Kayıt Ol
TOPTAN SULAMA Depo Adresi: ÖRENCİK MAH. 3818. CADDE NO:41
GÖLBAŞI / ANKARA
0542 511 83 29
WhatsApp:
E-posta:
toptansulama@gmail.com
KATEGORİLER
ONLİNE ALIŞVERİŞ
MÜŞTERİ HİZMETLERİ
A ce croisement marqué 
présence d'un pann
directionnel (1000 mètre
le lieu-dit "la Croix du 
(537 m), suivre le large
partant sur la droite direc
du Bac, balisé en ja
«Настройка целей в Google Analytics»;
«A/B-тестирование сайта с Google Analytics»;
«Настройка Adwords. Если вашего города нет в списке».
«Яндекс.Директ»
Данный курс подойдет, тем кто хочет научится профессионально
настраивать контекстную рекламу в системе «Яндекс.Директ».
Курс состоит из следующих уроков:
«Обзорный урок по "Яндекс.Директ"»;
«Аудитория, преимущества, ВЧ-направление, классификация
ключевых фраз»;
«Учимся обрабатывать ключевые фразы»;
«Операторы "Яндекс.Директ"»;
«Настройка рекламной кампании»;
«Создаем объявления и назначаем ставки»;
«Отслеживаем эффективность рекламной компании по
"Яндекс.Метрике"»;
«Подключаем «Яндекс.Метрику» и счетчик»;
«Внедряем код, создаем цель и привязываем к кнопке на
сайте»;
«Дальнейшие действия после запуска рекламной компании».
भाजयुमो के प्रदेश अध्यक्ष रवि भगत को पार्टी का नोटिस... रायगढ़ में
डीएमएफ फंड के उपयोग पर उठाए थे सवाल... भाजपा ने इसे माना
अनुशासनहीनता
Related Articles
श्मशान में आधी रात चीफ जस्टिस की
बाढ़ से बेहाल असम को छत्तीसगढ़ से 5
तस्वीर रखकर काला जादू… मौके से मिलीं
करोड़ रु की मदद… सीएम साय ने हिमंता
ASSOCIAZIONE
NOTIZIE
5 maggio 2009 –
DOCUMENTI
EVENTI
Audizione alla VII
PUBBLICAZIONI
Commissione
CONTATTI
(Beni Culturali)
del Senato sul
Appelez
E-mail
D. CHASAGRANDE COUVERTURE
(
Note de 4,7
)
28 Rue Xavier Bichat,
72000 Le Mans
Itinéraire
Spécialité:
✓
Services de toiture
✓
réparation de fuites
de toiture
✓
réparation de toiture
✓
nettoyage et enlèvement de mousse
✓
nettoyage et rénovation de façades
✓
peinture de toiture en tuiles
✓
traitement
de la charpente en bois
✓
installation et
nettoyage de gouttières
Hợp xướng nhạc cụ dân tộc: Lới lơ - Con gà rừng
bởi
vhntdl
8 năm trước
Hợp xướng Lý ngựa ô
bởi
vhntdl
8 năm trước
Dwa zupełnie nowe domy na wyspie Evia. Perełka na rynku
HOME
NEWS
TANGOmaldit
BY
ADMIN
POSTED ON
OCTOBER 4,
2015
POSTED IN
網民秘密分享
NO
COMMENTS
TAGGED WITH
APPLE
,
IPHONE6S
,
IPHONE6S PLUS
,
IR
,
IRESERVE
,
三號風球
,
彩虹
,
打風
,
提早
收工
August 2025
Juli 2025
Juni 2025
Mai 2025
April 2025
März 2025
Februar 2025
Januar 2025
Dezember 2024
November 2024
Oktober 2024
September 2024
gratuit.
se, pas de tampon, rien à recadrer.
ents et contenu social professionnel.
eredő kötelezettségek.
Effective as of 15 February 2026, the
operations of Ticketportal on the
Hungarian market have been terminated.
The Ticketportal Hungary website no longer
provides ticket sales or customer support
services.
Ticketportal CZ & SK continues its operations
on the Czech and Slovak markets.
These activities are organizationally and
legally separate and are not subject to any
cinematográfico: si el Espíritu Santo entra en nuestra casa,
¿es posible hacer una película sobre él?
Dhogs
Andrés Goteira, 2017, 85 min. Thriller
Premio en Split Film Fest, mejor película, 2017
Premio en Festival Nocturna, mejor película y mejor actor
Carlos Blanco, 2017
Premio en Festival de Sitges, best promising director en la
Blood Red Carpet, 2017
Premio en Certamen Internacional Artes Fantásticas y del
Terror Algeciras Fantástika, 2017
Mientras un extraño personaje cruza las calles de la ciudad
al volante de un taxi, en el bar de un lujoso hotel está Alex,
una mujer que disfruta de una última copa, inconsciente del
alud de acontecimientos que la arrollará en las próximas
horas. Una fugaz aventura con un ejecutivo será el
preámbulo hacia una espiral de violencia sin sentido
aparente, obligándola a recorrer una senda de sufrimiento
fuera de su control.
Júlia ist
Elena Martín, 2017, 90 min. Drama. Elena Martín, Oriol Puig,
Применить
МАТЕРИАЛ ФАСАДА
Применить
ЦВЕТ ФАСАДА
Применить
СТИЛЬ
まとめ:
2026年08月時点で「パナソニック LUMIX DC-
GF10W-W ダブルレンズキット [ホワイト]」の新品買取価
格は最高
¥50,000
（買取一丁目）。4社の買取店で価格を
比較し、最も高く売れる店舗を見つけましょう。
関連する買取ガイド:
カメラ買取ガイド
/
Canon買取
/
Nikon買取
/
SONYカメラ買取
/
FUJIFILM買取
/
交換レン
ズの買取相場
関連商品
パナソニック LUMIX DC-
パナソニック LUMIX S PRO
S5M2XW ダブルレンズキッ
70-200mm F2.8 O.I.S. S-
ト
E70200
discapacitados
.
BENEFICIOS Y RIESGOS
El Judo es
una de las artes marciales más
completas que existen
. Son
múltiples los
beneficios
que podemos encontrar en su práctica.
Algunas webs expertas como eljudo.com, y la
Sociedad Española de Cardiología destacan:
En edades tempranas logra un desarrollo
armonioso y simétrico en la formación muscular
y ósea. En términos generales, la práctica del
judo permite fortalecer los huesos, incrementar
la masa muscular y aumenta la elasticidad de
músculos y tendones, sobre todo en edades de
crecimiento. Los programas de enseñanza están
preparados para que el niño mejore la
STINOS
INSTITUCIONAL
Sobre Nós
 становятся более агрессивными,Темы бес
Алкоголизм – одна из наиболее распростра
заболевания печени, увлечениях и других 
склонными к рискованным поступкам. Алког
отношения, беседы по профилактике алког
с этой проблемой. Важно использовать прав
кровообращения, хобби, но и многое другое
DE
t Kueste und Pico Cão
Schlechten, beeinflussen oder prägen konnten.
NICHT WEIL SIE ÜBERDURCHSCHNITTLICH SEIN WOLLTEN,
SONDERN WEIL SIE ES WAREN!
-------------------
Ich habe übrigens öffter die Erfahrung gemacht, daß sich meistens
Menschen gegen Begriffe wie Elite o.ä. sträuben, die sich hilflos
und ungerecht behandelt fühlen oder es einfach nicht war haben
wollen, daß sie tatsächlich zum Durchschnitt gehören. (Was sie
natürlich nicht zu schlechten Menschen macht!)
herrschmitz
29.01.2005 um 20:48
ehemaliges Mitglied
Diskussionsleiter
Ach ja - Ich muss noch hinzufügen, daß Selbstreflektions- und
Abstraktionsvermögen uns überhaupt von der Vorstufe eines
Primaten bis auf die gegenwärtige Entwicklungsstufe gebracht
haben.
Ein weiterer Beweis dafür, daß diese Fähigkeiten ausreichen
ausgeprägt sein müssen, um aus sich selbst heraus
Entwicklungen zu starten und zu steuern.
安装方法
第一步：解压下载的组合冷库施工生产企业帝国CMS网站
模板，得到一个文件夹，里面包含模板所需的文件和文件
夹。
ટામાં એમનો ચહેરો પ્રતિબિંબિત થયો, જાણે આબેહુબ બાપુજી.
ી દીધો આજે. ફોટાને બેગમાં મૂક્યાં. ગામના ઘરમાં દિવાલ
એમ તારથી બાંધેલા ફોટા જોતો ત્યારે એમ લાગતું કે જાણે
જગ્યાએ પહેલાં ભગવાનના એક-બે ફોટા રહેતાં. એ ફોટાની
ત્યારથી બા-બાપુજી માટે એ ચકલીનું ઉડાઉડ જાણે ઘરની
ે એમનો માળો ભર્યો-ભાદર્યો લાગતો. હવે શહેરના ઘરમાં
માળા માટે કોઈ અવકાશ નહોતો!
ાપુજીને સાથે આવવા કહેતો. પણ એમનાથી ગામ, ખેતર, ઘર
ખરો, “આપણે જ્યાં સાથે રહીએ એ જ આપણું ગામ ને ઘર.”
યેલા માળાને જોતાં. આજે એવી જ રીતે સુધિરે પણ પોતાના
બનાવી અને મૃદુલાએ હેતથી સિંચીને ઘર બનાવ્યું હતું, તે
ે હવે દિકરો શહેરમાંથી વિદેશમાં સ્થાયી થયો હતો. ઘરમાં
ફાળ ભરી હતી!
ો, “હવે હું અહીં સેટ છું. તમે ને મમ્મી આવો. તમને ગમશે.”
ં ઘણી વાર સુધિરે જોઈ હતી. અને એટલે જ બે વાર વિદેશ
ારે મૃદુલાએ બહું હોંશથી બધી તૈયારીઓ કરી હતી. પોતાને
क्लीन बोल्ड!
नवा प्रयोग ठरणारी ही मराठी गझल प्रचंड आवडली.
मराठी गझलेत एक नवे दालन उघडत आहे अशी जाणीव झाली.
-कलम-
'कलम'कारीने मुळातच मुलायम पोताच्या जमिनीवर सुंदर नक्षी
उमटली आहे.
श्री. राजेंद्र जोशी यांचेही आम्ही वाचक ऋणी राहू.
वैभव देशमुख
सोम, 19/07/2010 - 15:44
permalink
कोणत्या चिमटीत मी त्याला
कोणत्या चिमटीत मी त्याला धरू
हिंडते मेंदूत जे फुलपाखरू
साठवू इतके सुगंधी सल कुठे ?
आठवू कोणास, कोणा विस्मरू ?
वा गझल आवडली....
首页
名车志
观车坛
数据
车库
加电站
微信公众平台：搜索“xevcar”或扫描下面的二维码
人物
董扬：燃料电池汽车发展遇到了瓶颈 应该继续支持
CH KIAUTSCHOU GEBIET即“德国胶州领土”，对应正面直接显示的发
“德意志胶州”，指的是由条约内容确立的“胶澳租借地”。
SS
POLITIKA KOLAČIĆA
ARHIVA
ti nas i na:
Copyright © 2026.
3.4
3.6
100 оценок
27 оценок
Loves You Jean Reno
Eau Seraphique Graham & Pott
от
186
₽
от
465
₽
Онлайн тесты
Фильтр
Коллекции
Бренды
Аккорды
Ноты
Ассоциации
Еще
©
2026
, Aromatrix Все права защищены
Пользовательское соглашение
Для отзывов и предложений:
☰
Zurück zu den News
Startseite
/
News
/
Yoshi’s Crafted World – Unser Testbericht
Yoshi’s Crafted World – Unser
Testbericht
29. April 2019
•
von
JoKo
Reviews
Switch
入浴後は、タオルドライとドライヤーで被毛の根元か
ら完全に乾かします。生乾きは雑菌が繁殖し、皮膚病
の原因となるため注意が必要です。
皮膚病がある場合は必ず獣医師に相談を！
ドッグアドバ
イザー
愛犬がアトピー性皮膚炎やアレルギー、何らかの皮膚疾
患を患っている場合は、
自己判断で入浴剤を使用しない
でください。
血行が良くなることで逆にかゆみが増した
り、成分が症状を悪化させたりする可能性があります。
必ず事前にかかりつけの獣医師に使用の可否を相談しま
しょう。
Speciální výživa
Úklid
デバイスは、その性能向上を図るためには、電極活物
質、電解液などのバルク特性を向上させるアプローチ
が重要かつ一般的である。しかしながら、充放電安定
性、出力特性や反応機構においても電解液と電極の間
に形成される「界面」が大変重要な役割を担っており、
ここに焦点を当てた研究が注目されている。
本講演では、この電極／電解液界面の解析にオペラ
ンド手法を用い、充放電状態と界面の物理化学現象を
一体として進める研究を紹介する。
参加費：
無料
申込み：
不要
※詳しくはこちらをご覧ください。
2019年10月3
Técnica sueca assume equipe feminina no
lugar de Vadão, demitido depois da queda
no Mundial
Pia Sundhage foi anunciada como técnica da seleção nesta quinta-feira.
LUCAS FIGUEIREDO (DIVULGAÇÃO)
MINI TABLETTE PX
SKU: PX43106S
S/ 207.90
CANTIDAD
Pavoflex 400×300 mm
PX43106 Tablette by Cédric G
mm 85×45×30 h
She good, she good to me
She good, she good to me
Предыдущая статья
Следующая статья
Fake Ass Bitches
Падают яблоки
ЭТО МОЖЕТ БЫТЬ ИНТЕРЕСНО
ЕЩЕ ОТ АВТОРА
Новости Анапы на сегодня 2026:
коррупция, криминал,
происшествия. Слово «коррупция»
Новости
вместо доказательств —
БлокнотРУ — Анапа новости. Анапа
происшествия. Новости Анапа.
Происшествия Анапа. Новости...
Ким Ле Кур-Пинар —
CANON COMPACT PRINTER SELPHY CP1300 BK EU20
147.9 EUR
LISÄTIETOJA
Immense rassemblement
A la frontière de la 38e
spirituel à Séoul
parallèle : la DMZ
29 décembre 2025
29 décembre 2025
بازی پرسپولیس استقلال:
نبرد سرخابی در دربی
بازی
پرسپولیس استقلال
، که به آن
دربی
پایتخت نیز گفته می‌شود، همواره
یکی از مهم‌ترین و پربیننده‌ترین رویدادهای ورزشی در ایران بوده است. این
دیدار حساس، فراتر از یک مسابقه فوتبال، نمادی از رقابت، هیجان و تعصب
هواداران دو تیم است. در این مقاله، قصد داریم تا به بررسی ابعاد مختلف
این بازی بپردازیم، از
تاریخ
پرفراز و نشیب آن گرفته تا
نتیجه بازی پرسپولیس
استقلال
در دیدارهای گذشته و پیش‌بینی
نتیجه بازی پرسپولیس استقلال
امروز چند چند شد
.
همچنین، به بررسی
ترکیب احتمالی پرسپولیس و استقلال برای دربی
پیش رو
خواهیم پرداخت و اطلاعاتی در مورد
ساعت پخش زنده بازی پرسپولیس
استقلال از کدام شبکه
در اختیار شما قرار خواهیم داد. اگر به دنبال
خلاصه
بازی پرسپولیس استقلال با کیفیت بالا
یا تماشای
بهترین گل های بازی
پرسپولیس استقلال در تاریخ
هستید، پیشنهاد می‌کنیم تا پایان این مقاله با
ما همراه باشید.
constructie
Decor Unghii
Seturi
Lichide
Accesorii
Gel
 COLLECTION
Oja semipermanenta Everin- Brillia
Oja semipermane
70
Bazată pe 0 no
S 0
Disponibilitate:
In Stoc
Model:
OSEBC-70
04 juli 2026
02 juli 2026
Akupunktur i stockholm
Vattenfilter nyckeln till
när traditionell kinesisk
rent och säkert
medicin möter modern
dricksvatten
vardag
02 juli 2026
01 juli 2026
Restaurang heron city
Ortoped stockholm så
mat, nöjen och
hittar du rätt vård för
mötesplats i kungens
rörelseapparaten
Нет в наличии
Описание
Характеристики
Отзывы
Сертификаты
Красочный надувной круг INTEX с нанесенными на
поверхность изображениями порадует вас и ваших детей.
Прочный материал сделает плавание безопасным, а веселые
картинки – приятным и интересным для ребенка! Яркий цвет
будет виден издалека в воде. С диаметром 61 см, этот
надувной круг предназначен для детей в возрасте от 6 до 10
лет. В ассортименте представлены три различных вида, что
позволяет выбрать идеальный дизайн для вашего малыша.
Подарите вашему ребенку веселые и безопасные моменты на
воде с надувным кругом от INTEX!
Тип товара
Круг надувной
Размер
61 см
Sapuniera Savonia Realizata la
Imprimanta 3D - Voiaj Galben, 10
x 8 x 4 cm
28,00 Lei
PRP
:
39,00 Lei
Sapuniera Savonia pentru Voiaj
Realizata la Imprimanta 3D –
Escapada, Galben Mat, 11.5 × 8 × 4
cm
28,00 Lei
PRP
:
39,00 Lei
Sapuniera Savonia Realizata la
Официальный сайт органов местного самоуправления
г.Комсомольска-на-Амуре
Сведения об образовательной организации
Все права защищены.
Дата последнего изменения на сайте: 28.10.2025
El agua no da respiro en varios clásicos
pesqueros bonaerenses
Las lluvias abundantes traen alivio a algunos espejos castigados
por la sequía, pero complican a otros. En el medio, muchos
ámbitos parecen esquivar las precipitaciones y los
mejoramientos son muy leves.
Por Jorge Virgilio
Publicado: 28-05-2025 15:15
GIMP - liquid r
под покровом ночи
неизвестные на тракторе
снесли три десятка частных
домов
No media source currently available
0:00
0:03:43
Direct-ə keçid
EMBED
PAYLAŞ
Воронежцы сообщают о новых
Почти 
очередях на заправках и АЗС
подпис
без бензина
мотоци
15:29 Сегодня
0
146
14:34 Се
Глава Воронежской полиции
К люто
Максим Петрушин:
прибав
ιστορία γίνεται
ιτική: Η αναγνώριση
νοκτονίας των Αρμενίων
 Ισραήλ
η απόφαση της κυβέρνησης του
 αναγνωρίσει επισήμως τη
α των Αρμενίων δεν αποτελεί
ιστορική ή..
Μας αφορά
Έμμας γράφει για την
════════════════════
Look at the material above and copy, word for word, its lines from the first through the one containing "(537 m), suivre le large".

Kayıt Ol
TOPTAN SULAMA Depo Adresi: ÖRENCİK MAH. 3818. CADDE NO:41
GÖLBAŞI / ANKARA
0542 511 83 29
WhatsApp:
E-posta:
toptansulama@gmail.com
KATEGORİLER
ONLİNE ALIŞVERİŞ
MÜŞTERİ HİZMETLERİ
A ce croisement marqué 
présence d'un pann
directionnel (1000 mètre
le lieu-dit "la Croix du 
(537 m), suivre le large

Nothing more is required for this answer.